How to scrape a website without getting blocked ?
When you want to collect and analyze data, let it be for price comparison, statistics or to see a general evolution, scraping is a great and essential time saver. However, many websites do not appreciate to be heavily scraped, some of them don’t allow it at all. There are some generic rules and tricks to respect/follow if you do not want to be blocked from scraping a website, temporarily or permanently.
Rotating IP is key when scraping websites. Most ecommerce websites do not appreciate being scraped.
When you’re scraping a website, you want the data to be collected fast. However, when websites receive multiple requests simultaneously from a single IP address, they detect that it is a scraper and block it. To avoid being blacklisted, the best way is to use proxies. They will use a pool of different IP addresses to route your requests.
The whole point of scraping is to collect data quicker than if it was done manually. As a result, scrapers are browsing websites very fast. The websites can see how long you spend on each page, and if it is not human-like, they will block you. That’s why even if it means being less effective, it is worth limiting the speed. Find the optimal speed, and add some delays between the pages and requests.
If not specified otherwise, the crawler will always use the most effective route. This seems great, except that it shows a huge difference with human users navigating much slower. As a result, going fast makes the scraper very easy to spot and block. To avoid being blacklisted, you must mimic a standard user: set some delays between clicks, avoid repetitive browsing behavior, add some mouse movements and random clicks. Basically, you need to program your robot to look less like a robot and more like a person.

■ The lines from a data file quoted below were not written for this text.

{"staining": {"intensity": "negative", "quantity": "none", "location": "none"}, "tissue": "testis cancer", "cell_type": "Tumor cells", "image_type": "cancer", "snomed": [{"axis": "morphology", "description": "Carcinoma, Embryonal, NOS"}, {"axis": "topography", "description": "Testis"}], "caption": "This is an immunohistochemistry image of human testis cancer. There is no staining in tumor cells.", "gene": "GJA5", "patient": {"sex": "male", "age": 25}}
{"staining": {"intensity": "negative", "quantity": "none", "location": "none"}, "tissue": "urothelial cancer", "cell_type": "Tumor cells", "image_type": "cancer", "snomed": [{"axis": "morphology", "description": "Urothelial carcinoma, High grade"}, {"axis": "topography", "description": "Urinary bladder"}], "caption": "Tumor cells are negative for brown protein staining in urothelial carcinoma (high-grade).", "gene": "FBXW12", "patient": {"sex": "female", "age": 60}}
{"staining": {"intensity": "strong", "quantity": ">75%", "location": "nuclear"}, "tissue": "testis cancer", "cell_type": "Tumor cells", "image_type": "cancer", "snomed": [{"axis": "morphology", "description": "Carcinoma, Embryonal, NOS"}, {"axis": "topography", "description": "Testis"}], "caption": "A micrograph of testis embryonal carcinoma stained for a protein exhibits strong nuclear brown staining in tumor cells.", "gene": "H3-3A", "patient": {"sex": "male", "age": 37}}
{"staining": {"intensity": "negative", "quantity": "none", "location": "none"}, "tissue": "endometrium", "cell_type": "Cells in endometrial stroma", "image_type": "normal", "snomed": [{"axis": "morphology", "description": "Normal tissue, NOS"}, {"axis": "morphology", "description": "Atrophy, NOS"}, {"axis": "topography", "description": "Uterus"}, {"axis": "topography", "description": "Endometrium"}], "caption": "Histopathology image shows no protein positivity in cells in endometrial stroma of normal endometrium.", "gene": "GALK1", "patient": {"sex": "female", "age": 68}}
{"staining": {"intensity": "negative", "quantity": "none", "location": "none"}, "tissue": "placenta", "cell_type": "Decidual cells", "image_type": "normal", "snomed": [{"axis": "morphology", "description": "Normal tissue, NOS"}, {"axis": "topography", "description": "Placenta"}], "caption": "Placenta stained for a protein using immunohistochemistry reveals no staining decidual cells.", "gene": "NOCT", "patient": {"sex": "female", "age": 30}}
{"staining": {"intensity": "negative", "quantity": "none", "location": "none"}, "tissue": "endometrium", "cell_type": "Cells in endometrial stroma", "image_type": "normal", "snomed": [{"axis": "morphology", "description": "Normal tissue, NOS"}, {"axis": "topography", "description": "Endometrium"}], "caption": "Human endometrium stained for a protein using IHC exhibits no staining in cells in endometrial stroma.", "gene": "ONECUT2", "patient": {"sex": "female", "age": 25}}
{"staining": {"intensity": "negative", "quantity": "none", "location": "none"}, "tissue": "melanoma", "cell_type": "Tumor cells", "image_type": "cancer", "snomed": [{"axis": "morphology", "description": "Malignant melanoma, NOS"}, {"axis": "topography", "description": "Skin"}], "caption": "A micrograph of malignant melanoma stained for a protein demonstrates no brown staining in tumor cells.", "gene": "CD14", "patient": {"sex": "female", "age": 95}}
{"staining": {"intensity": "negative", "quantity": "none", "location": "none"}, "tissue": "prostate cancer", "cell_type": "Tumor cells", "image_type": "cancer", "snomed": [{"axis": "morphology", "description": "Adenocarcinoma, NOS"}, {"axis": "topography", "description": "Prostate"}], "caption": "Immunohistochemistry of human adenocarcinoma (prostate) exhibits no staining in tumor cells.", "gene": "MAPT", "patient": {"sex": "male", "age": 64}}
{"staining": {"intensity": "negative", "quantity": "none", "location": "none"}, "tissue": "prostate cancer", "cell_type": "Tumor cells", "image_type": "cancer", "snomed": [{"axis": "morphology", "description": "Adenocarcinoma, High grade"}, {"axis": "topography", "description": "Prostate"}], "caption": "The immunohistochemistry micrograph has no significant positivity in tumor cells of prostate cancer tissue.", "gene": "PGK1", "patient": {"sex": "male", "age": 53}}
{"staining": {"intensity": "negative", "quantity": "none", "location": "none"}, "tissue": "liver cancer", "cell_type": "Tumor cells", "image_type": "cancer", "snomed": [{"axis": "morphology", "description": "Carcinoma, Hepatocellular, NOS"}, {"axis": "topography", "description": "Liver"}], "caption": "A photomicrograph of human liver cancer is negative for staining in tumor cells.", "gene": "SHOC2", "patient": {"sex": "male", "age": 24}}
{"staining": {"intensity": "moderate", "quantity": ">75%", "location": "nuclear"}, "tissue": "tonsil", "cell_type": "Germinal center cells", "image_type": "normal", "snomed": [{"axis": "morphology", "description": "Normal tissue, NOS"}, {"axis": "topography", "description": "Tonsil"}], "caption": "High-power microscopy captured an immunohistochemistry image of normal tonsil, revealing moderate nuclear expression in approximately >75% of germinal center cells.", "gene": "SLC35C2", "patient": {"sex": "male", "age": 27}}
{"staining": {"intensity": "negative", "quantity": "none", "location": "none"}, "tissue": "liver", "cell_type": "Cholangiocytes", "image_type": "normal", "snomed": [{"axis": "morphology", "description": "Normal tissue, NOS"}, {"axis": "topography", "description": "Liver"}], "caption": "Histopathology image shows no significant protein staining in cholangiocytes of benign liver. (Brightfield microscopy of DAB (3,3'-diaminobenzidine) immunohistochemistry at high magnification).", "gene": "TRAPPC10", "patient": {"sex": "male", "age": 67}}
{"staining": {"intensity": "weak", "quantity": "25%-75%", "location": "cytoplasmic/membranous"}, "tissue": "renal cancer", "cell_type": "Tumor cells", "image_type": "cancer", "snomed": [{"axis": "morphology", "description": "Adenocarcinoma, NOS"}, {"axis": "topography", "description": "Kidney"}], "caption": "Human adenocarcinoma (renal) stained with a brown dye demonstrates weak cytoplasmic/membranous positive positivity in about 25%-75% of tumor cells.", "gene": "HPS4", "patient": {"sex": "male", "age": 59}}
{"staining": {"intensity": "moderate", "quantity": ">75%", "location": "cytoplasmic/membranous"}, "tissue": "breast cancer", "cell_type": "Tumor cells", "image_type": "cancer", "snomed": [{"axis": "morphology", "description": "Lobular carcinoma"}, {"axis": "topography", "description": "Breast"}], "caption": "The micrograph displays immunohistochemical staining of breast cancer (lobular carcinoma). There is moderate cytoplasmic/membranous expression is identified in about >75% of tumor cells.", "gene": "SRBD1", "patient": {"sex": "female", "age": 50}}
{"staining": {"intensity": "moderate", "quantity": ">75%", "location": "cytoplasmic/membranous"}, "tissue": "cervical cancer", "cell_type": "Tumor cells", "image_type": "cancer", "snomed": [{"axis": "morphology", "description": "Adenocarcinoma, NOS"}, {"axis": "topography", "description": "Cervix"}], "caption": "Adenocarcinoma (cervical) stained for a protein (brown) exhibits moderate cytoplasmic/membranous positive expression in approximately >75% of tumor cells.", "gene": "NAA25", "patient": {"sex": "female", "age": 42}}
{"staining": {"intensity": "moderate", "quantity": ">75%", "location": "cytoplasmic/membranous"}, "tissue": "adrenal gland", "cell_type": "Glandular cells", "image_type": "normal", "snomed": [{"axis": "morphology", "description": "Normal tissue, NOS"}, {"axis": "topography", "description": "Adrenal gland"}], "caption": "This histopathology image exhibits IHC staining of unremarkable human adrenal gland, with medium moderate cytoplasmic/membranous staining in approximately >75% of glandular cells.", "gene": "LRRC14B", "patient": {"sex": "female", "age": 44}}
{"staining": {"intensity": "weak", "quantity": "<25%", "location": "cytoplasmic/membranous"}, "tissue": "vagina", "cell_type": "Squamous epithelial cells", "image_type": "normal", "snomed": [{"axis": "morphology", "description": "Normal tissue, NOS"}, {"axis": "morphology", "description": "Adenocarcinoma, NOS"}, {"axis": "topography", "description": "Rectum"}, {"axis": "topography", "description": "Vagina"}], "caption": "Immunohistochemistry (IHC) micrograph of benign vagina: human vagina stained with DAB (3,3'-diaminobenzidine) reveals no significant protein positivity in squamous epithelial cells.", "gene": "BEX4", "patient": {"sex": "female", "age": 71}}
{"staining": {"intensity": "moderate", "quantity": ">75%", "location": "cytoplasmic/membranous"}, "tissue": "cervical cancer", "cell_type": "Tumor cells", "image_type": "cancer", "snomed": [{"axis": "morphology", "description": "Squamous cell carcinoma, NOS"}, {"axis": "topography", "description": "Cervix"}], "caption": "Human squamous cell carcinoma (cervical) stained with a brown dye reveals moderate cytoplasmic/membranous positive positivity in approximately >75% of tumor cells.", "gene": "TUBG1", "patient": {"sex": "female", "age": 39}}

Honeypot Traps are links that are hidden in the HTML code. They are not visible by regular users visiting the website. That’s why when those links are visited, the website knows that there is a scraper on the page and they will block the IP address. The scraper needs to be able to detect if a link is made to be invisible. For example, a link can be set in the same colour as the background, so it is not visible to human users.
Switch User Agents
The user agent is a chain of characters informing the website on how you are visiting it: what browser, version and operating system you are using. As for the IP address, a single user agent, when used by a human user, will not send as many requests per minute compared to a crawler. Therefore, it is important to create a list of different user agents and regularly switch between them, to avoid getting detected and blocked.
Respect Robots.txt and the website in general
The robots.txt file is based at the root of the website. It set the rules of crawling: which parts of the website should not be scraped, how frequently it can be scraped. Some websites are not allowing anyone to scrape them.
If you scrape a website too frequently and send too many requests at a time, you might overload the website servers and impact badly its performance. The owners want their site to run smoothly for everyone, so they might block you to rebalance the performance.